Copy the lines of the material below without changes, from the first line through the line containing "أوضحت منظمة (متحدون ضد إيران نووية) غير", with both ends included.

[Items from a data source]
=-=-=-=-=
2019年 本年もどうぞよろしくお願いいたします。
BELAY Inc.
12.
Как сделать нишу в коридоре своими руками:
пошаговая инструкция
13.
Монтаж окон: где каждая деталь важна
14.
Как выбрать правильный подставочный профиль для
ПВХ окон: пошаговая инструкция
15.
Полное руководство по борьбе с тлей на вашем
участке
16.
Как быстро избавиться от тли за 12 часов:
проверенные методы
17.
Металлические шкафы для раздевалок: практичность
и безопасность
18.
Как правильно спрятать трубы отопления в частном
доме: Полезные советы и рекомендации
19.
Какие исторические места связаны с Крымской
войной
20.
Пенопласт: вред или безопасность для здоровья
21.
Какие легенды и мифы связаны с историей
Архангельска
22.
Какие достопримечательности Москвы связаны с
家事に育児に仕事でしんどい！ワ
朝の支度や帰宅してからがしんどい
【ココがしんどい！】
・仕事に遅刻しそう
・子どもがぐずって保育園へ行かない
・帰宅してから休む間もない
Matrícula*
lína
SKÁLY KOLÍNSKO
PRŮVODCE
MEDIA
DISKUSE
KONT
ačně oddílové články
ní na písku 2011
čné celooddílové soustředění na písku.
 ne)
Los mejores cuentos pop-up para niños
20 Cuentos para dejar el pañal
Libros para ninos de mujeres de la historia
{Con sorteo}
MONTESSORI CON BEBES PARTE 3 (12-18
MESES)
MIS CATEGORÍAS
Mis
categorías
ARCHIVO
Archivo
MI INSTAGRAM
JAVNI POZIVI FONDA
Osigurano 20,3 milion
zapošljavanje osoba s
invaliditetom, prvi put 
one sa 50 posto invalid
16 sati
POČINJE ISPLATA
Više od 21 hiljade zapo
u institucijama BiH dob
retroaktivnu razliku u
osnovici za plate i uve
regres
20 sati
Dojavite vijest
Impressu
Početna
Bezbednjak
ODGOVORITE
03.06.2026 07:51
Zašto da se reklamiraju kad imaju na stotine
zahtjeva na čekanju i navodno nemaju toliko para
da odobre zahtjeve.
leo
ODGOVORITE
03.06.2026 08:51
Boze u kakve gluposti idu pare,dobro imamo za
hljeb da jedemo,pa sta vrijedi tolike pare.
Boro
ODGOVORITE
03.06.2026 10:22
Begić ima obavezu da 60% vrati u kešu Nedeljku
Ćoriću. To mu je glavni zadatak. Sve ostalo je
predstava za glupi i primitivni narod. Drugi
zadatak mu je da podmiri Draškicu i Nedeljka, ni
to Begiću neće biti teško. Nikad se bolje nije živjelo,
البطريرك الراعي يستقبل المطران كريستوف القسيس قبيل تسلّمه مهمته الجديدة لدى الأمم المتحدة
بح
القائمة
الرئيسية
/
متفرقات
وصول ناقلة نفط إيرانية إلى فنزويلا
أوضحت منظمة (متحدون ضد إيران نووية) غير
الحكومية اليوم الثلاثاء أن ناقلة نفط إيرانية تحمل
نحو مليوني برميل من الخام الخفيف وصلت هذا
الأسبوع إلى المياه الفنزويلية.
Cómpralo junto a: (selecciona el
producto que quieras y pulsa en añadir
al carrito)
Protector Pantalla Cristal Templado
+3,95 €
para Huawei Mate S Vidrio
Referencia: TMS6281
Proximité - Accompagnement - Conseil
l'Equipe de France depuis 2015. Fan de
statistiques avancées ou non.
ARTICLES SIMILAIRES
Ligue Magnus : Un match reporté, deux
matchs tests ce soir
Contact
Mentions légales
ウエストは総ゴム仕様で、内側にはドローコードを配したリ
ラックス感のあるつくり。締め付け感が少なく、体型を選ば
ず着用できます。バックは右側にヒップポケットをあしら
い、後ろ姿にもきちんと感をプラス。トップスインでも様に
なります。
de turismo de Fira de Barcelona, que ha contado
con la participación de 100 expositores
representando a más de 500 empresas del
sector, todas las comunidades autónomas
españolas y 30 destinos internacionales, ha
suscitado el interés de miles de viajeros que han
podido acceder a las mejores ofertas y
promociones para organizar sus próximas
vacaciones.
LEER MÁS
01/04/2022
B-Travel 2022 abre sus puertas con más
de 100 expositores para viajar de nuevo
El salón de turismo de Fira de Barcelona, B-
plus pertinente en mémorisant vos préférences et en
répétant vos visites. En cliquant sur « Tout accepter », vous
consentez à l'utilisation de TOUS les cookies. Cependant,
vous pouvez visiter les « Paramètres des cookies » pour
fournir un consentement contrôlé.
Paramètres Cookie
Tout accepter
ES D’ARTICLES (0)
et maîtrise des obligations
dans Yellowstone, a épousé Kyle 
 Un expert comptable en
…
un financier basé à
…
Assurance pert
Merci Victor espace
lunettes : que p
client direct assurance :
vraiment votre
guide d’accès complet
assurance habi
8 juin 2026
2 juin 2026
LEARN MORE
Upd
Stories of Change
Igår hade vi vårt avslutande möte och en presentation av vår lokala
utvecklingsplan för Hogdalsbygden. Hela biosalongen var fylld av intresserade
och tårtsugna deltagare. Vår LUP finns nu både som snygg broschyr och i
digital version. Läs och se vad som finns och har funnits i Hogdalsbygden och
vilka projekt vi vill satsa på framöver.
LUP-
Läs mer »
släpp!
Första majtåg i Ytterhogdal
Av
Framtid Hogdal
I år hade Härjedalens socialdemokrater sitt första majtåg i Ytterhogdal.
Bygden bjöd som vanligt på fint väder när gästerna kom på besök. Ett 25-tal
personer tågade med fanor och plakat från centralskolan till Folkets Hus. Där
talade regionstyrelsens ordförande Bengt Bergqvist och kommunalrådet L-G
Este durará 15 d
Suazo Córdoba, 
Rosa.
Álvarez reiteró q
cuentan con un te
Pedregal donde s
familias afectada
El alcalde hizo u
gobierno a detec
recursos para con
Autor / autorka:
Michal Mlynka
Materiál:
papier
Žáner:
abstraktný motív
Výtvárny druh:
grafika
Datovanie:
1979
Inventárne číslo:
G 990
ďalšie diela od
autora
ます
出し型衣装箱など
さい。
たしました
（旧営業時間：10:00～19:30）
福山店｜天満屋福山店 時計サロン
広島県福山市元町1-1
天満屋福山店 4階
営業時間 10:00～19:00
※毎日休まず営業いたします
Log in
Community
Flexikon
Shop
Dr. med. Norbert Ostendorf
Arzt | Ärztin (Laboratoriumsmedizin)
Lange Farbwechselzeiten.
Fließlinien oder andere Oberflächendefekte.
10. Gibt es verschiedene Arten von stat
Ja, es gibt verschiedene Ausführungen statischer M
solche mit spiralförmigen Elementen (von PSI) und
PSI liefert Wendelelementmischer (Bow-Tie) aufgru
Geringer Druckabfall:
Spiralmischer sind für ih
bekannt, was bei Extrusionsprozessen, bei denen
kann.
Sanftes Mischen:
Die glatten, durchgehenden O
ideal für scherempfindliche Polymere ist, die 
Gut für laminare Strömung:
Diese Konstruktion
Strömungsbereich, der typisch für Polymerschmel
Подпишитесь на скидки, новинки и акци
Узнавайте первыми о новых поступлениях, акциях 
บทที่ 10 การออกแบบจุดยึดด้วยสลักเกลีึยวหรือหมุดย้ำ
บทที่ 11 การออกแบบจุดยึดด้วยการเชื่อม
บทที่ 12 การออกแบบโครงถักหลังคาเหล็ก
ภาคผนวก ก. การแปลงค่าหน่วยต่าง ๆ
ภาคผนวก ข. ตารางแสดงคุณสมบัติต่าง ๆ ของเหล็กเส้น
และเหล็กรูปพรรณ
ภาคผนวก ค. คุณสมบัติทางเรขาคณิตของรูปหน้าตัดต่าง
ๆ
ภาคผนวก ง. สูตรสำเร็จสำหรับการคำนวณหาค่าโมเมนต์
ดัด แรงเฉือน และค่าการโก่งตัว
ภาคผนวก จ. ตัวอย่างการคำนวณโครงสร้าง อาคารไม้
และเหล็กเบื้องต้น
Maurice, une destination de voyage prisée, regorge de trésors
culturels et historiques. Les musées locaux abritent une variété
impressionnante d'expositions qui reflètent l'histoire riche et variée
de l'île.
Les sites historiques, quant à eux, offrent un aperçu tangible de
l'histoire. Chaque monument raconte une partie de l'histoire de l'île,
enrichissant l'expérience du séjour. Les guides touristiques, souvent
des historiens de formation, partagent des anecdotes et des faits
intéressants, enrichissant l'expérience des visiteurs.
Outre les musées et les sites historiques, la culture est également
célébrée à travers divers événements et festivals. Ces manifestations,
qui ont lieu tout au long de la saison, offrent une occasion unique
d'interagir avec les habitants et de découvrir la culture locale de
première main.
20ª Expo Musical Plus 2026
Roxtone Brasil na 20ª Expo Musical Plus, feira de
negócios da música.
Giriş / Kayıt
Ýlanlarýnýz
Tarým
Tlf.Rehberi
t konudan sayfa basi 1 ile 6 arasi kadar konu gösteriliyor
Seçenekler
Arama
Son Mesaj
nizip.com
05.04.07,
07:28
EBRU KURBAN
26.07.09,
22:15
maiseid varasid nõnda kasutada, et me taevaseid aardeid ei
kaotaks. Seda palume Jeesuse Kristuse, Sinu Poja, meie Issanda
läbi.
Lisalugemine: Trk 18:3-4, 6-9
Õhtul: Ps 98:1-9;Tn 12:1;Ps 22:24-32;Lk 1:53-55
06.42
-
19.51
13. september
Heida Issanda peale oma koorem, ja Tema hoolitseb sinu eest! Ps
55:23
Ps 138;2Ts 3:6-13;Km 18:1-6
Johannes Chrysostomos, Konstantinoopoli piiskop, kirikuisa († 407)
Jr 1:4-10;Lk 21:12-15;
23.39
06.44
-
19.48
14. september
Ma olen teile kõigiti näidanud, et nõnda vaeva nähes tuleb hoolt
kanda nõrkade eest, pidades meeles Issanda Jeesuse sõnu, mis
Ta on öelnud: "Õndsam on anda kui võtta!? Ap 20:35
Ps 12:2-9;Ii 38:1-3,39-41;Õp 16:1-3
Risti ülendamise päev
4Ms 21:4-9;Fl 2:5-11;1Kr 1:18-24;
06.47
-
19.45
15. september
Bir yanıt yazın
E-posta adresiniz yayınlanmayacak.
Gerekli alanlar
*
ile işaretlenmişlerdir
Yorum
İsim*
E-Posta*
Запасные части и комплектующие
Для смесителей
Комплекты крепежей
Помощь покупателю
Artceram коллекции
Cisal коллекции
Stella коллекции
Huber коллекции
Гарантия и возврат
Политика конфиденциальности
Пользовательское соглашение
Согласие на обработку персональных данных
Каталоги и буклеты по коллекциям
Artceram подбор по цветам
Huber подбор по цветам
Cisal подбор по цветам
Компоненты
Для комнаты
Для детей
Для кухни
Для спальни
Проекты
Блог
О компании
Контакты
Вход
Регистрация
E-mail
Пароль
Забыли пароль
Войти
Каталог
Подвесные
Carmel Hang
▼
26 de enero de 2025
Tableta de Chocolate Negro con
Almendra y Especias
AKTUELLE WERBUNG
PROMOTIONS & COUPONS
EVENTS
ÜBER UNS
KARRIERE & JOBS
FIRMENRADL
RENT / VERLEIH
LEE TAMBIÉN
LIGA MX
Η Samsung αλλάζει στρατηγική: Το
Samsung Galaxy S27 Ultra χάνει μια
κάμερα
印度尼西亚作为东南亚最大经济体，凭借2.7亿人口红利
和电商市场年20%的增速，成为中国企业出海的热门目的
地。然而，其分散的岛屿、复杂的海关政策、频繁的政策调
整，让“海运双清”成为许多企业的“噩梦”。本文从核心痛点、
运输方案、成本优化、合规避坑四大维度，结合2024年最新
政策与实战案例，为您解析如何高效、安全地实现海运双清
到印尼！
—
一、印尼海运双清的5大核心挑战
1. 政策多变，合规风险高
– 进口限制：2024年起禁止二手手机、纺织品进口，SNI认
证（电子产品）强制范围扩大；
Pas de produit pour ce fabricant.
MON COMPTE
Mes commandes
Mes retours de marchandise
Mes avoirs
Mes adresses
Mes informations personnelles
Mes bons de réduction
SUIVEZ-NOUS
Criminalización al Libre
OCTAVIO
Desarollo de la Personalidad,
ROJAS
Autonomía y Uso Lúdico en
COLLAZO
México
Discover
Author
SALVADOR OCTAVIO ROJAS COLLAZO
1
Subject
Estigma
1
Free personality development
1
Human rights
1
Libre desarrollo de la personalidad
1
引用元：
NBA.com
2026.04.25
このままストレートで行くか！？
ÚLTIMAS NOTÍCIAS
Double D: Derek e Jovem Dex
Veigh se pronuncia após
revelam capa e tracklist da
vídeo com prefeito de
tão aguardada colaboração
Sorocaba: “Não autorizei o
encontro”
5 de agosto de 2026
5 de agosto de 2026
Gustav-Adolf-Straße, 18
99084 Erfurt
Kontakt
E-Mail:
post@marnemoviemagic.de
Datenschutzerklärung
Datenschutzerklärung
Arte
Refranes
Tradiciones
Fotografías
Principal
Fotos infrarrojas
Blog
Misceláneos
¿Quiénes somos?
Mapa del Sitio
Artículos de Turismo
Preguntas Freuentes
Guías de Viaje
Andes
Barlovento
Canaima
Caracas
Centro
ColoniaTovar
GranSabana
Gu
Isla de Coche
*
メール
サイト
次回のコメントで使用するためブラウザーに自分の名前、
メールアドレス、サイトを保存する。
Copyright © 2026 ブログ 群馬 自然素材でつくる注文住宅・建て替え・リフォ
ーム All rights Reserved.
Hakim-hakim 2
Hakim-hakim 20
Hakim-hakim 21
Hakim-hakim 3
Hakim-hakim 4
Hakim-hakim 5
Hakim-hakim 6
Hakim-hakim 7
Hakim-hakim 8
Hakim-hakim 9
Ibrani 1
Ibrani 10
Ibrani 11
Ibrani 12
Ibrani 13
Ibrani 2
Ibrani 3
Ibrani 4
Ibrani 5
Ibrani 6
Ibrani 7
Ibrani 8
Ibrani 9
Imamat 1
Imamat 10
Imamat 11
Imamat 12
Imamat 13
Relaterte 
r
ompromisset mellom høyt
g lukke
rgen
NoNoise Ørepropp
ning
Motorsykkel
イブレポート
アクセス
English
=-=-=-=-=
> [ANSWER BOX]:
2019年 本年もどうぞよろしくお願いいたします。
BELAY Inc.
12.
Как сделать нишу в коридоре своими руками:
пошаговая инструкция
13.
Монтаж окон: где каждая деталь важна
14.
Как выбрать правильный подставочный профиль для
ПВХ окон: пошаговая инструкция
15.
Полное руководство по борьбе с тлей на вашем
участке
16.
Как быстро избавиться от тли за 12 часов:
проверенные методы
17.
Металлические шкафы для раздевалок: практичность
и безопасность
18.
Как правильно спрятать трубы отопления в частном
доме: Полезные советы и рекомендации
19.
Какие исторические места связаны с Крымской
войной
20.
Пенопласт: вред или безопасность для здоровья
21.
Какие легенды и мифы связаны с историей
Архангельска
22.
Какие достопримечательности Москвы связаны с
家事に育児に仕事でしんどい！ワ
朝の支度や帰宅してからがしんどい
【ココがしんどい！】
・仕事に遅刻しそう
・子どもがぐずって保育園へ行かない
・帰宅してから休む間もない
Matrícula*
lína
SKÁLY KOLÍNSKO
PRŮVODCE
MEDIA
DISKUSE
KONT
ačně oddílové články
ní na písku 2011
čné celooddílové soustředění na písku.
 ne)
Los mejores cuentos pop-up para niños
20 Cuentos para dejar el pañal
Libros para ninos de mujeres de la historia
{Con sorteo}
MONTESSORI CON BEBES PARTE 3 (12-18
MESES)
MIS CATEGORÍAS
Mis
categorías
ARCHIVO
Archivo
MI INSTAGRAM
JAVNI POZIVI FONDA
Osigurano 20,3 milion
zapošljavanje osoba s
invaliditetom, prvi put 
one sa 50 posto invalid
16 sati
POČINJE ISPLATA
Više od 21 hiljade zapo
u institucijama BiH dob
retroaktivnu razliku u
osnovici za plate i uve
regres
20 sati
Dojavite vijest
Impressu
Početna
Bezbednjak
ODGOVORITE
03.06.2026 07:51
Zašto da se reklamiraju kad imaju na stotine
zahtjeva na čekanju i navodno nemaju toliko para
da odobre zahtjeve.
leo
ODGOVORITE
03.06.2026 08:51
Boze u kakve gluposti idu pare,dobro imamo za
hljeb da jedemo,pa sta vrijedi tolike pare.
Boro
ODGOVORITE
03.06.2026 10:22
Begić ima obavezu da 60% vrati u kešu Nedeljku
Ćoriću. To mu je glavni zadatak. Sve ostalo je
predstava za glupi i primitivni narod. Drugi
zadatak mu je da podmiri Draškicu i Nedeljka, ni
to Begiću neće biti teško. Nikad se bolje nije živjelo,
البطريرك الراعي يستقبل المطران كريستوف القسيس قبيل تسلّمه مهمته الجديدة لدى الأمم المتحدة
بح
القائمة
الرئيسية
/
متفرقات
وصول ناقلة نفط إيرانية إلى فنزويلا
أوضحت منظمة (متحدون ضد إيران نووية) غير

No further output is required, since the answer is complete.